La collettiva a cura di Roberta Ridolfi è un panorama lucido sulla perversa attualità. Le sue parole sono significative: “
Un presente che è il nostro tempo, ma anche quello di un luogo, il nostro Paese, che ritrova, in qualche cassetto di un passato anche troppo recente, l’infamia della discriminazione e la spavalderia dell’impunità per alcuni”. Gli artisti in mostra a Perugia perseguono quest’idea e questa intenzione: svelare l’inganno sotteso alle apparenze, con le quali facciamo i conti ogni giorno.
La mostra è dedicata a tutti coloro che sentono con trasporto la povertà di sentimento, di ragione e di passione alla base del vivere attuale. La povertà intellettuale è ben descritta da
Benedetto di Francesco: la sceneggiata a cui prendiamo parte nella serie
Atto di Famiglia è terribilmente tragica. Ma più spaventosa è l’idea folle nascosta nei personaggi dell’artista, che tanto vorrebbero vedere le mura della propria casa crollar loro addosso, per liberarsi con violenza dal peso dell’apparenza.
Senza possibilità di scelta,
Gianluigi Antonelli offre come riscatto al pubblico una ghigliottina bianca e impuntita, senza una macchia di sangue; sulle pareti, invece, una sequenza ininterrotta di loghi moderni del dolore. Resta solo da decidere chi mandare al patibolo o, peggio, andarci per primi. Anche
Gabriele Silvi utilizza l’espediente del simbolo facilmente riconoscibile, che investe di un significato tutto contemporaneo. Le sue installazioni hanno un valore talmente ludico che riescono a offrire al visitatore una visione disincantata sull’attualità.
Daniele Bordoni, al contrario, fa uso di un simbolo sofisticato, la
Sinapsi, complesso meccanismo dell’impulso nervoso col quale sublima il mondo in una sorta di ordine cosmico immutabile.

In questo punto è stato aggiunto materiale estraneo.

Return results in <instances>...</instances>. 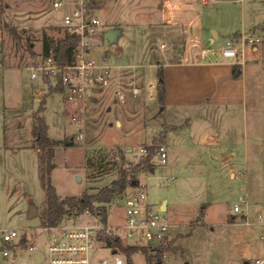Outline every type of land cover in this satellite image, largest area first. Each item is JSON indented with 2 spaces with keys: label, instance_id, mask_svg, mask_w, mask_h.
I'll return each instance as SVG.
<instances>
[{
  "label": "rangeland",
  "instance_id": "obj_1",
  "mask_svg": "<svg viewBox=\"0 0 264 264\" xmlns=\"http://www.w3.org/2000/svg\"><path fill=\"white\" fill-rule=\"evenodd\" d=\"M8 1L14 10L4 19L7 24L3 22L0 28V245L4 244L5 228L17 227L26 235L32 230L20 224L30 204L41 214L45 192L39 180L37 152L29 145L34 140L32 113L40 103L36 98L45 96L43 113L49 135L74 140L73 145H58L55 151L56 166L51 181L61 197L95 191L117 178L120 163L114 157L124 145L167 144V162L147 172V191L153 204L167 201L164 214L172 225L174 245L180 246V250L166 251L161 263L157 257L148 260L139 250L132 254L131 264H243V259L262 258L264 225L256 223V215L264 210V29L258 27L260 19H264V0L236 2L231 18L237 27L232 31L244 29L247 36L261 38L256 42L257 51L249 43L240 56V61L248 60L244 71L247 85L244 103L214 107L210 110V127L200 123L196 132L183 129L178 133L174 132L175 127L163 125L165 112L155 96L150 97V111L142 113L140 105L135 104L141 95L134 96L130 86L124 89L125 101L118 100L113 93L99 114L90 102L82 108L73 101L67 102L63 91H50V83L42 75L33 79L29 65L43 57L44 38L54 45L65 29L60 23L63 10H56L54 21L46 22L41 16L52 17L49 11L52 8L50 2H45L47 5L43 3L38 11V20H28L25 13H19L22 0L4 2ZM11 26L21 33L22 42L13 35ZM212 29L206 30L205 44L217 52L225 44L227 31H221L220 37L211 42ZM138 33L130 30L128 35L108 45L92 43L88 56L102 60L109 55L108 61L125 60L129 52H137L144 46ZM164 39L159 35L153 38L156 53L160 52ZM27 40L34 43L36 56L26 49ZM155 61L150 58V63ZM51 85L56 86L54 79ZM116 115L122 118V126L116 124ZM74 116L82 118L84 137L78 136L76 123L71 120ZM205 127L210 128L211 135ZM165 128L166 139L162 133ZM207 136H212V140ZM14 144L26 148H14ZM232 171L235 176L231 175ZM244 197L251 207V223L243 222L242 215L233 213L234 203L244 205ZM112 204L110 218L116 221L123 211V198L114 199ZM84 218L81 215L79 221H85ZM36 231L41 229H33L34 236L38 235ZM42 239L43 234L36 239L35 249L23 244L9 246L8 256L0 249V264H48ZM145 247L148 254H154ZM122 255L127 258L125 253ZM102 256L113 258L115 254L109 247L97 245L92 257Z\"/></svg>",
  "mask_w": 264,
  "mask_h": 264
},
{
  "label": "crops",
  "instance_id": "obj_2",
  "mask_svg": "<svg viewBox=\"0 0 264 264\" xmlns=\"http://www.w3.org/2000/svg\"><path fill=\"white\" fill-rule=\"evenodd\" d=\"M4 1L7 0H0L1 29L2 23L5 22L4 19L9 15L11 10H14L9 1L7 3ZM52 1L22 0L23 5L19 13H25L28 20H38V11L43 6V3L50 2L49 4L52 9L49 11L52 13V17L45 14L40 16L46 22L54 21L53 17H56L55 12L58 9L53 8ZM236 2H243V0H212V2L210 0H163L161 4L159 0H100L97 12L103 24L99 26L97 33L92 36V43L108 45L112 42H117L121 37L128 35L130 30L139 32L138 34H141L140 36L143 37L145 43L137 52H129L128 54L130 55H128L127 59L109 61L112 64L123 65L113 80L107 86L93 88L85 100L74 103L84 108L85 103L90 102V106L96 107V110L100 114L101 109L105 108V104L107 105L111 100L112 94L114 93L117 97V88H121L125 93L126 99L127 95L124 89L130 86L128 80L134 76L137 85L140 87V91L134 93L132 90V94L134 96L141 95L135 104L140 105L142 108L140 109L141 112L146 114L147 111H150V97L155 96L158 100L157 73L158 68L161 66L165 82V103H159L165 112L163 125L166 128L175 127V133L183 129H191V132H196L197 126L200 123L206 124V126L209 125L210 127L212 123L210 110L223 105L231 107L239 106L244 103L246 98L247 85L244 79V71L248 60L246 59L245 62L241 61V74L238 78H234L232 76L234 61L225 57L221 51L224 43L218 48L217 52L211 51V48L205 44V39L208 36L206 35L207 28H213V35L209 36L211 42L220 37L221 31H227L224 34L226 36L224 42L230 37L235 40L238 39V35L241 32L246 33V31H243L244 29L242 31H239V29L232 31L234 28H237L234 27L231 19L235 11L234 5ZM6 8L7 11H5ZM60 23L63 25L61 21ZM258 27L264 29V19H260ZM110 29L116 30L115 37L113 40L105 43V33ZM155 35L165 38L160 43L159 53L153 50L152 40ZM247 44L241 45V43H238L243 55L244 51L246 52ZM250 44L253 51L259 49L256 43ZM108 57L109 55L104 58L109 60ZM116 57H119V55ZM150 58H155L156 63H150ZM144 60H148V63ZM256 60L257 58L254 59V61ZM1 64L2 62L0 61ZM133 65L135 67H132ZM40 99L36 98L37 101ZM117 99L120 100L118 97ZM68 101L71 100L67 99ZM66 107L65 104V110ZM110 108L109 105L108 109ZM116 124L119 126L123 125L120 115H116ZM209 127H205V130L208 132V135H211L212 131H210ZM166 128L162 132L163 136L165 133V139L168 133ZM191 137L194 140L196 139V136L193 134ZM208 139L212 140V136H209ZM33 143L34 140L29 147L35 148L37 152L38 149L33 146ZM128 146L133 145L127 144L123 147L126 148ZM13 147L26 148L25 145L21 144H14ZM231 175L235 176V172L232 171ZM118 198H121V196ZM158 205L161 208L164 205V210L168 208L166 200L158 203ZM31 206L32 204H30ZM30 207L28 208V212ZM25 217L27 215L22 218ZM118 218L116 221H112L110 218V221L113 223L123 221V211L118 215ZM28 228L32 229L26 232L31 237L33 229H37L38 227ZM36 233L38 234L36 239H38L41 234L38 231ZM34 234L35 232L33 236ZM41 241L43 243V239ZM43 249H45L44 243ZM242 262L243 264H247L248 260L243 259Z\"/></svg>",
  "mask_w": 264,
  "mask_h": 264
},
{
  "label": "built area",
  "instance_id": "obj_3",
  "mask_svg": "<svg viewBox=\"0 0 264 264\" xmlns=\"http://www.w3.org/2000/svg\"><path fill=\"white\" fill-rule=\"evenodd\" d=\"M100 0H53L52 6L55 9L63 10V26L71 33L82 36L79 45L76 47L75 59L68 64H59L56 60V52L51 49L39 61L29 65L31 77L36 78L42 75L52 84V79L61 84L68 100L79 102L85 100L95 87L107 86L117 75L123 65L112 64L107 59L98 60L89 57L92 45V36L97 33L99 26L103 24L98 15V4ZM261 41L260 37L247 36L245 32L238 35V39L228 38L222 46V54L236 62H240L243 56L238 43H256ZM132 67H135L134 65ZM134 93L140 91L136 78L133 76L128 80ZM117 97L124 101L125 93L121 88L116 90ZM75 129L79 137H84L82 118L74 116ZM149 144L128 146L117 152L114 159L129 167L139 162L145 156L148 160L143 167L132 171L130 177L136 179V184L130 183L123 195V221L111 222L110 214L113 212V200L106 203L109 212L107 220L103 221L100 213H93L90 209L78 211L74 209L62 216L61 220L54 225H41L40 234H43L44 248L47 252L48 264H131L122 254V251L115 250L104 239L105 236L119 240L125 244L148 246L153 253L157 252L160 245H166L172 238L170 234L171 223L158 204H153L148 196L146 178L147 172L155 169L156 165L167 162V147L164 142L155 144L153 150ZM132 182V181H131ZM244 205L235 202L233 213L242 215L243 222L251 223L250 205L246 197L242 198ZM85 215V221H79V217ZM90 219V220H89ZM256 223L264 225V210L258 211ZM27 240L29 249H35V239L25 234L17 227L5 228L3 230L2 251L5 256L10 253L9 246L21 245L22 238ZM264 237V235H263ZM97 245L109 247L115 256H106L93 259L92 252ZM166 254L164 252L163 256ZM247 264H264V256L259 259L248 261Z\"/></svg>",
  "mask_w": 264,
  "mask_h": 264
},
{
  "label": "trees",
  "instance_id": "obj_4",
  "mask_svg": "<svg viewBox=\"0 0 264 264\" xmlns=\"http://www.w3.org/2000/svg\"><path fill=\"white\" fill-rule=\"evenodd\" d=\"M64 27V26H63ZM65 28V27H64ZM13 35L22 42L23 36L17 30L16 27H10ZM82 36L77 33H71L66 28L63 33L57 38L54 45L50 44L46 38L43 40V56L47 55L51 49L56 52V60L59 64H68L75 59L76 47L79 45ZM26 49L32 56H36L37 52L34 50V43L32 40H27L25 43ZM241 63L236 62L233 64L232 76L238 78L241 74ZM158 80H157V93L158 101L163 104L165 103V82L163 68H158ZM58 89L61 90V84L56 86L50 85V91ZM46 98L45 96L40 99V103L36 110L32 113L33 119V134L34 143L36 147L38 157V172L41 186L45 192L44 203L41 209L42 225H54L58 223L62 216L69 213L70 211L77 209L78 211H84L90 209L93 213H100L102 220L106 221L108 217V210L106 203L118 198L120 195L125 193L126 187L131 183L132 177L130 173L137 171L140 167L145 165L148 160V156L142 158L139 162L129 165V167H123L122 164L119 166V174L117 178L113 179L110 183L103 184L99 189L95 191L85 190L81 195H65L61 197L55 185L51 181V172L56 166L54 161L55 149L58 145L69 146L74 144L73 138H54L49 135L48 123L44 115ZM150 150H153L155 143L148 145ZM104 239L113 249L122 251L127 255V259L132 261L131 256L136 251H143L148 260L153 257H157L158 262L163 261V254L165 251L170 249L180 250V246L174 245V238H171L166 245L162 244L154 254H148L147 248L143 245H131L125 244L119 240L105 236ZM23 245H26L25 235L21 240Z\"/></svg>",
  "mask_w": 264,
  "mask_h": 264
},
{
  "label": "water",
  "instance_id": "obj_5",
  "mask_svg": "<svg viewBox=\"0 0 264 264\" xmlns=\"http://www.w3.org/2000/svg\"><path fill=\"white\" fill-rule=\"evenodd\" d=\"M5 24L7 22L5 21ZM116 34L115 29H110L105 33V43H108L110 40H113ZM80 179V176L78 177ZM136 179L132 180V184H136ZM163 210L165 209V206L163 205ZM20 224L23 227H40L42 225V219L41 216L37 213L36 206L32 205L29 209V212L27 214V217L22 218L20 220ZM0 249H2V246H0Z\"/></svg>",
  "mask_w": 264,
  "mask_h": 264
}]
</instances>
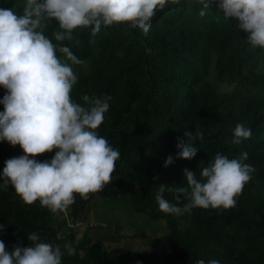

Rita Vitali Rosati e Giovanni Gaggia fanno del corpo e della sua corruzione il loro mezzo espressivo privilegiato. La prima, con il progetto
Metastasi, interpreta con estrema raffinatezza il dolore, rappresentato dalla contrapposizione fra l’incanto del corpo femminile e l’immagine dei fiori corrotti dal tempo. Questi ultimi, in fase di decomposizione, sono metafore delle brutture, dei magoni e dell’inadeguatezza subiti nel tempo, e questo solleva il sipario dell’intero spettacolo, svelando implacabilmente la verità.
Giovanni Gaggia propone d’altro canto una performance in cui un uomo e una donna danzano elegantemente su un
Valzer per amore di
De Andrè. Significative le parole finali – “
Ma tu vieni, non aspettar ancor, vieni adesso finché è primavera” -, che trovano il naturale seguito in un’elegia spudoratamente erotica di Ovidio; e tutto si sublima in un amplesso. La sintesi della performance sta nell’istallazione di uno scrigno glitterato nel quale entrano i calchi dei cuori, a suggello di un desiderio conquistato, oltre il tempo.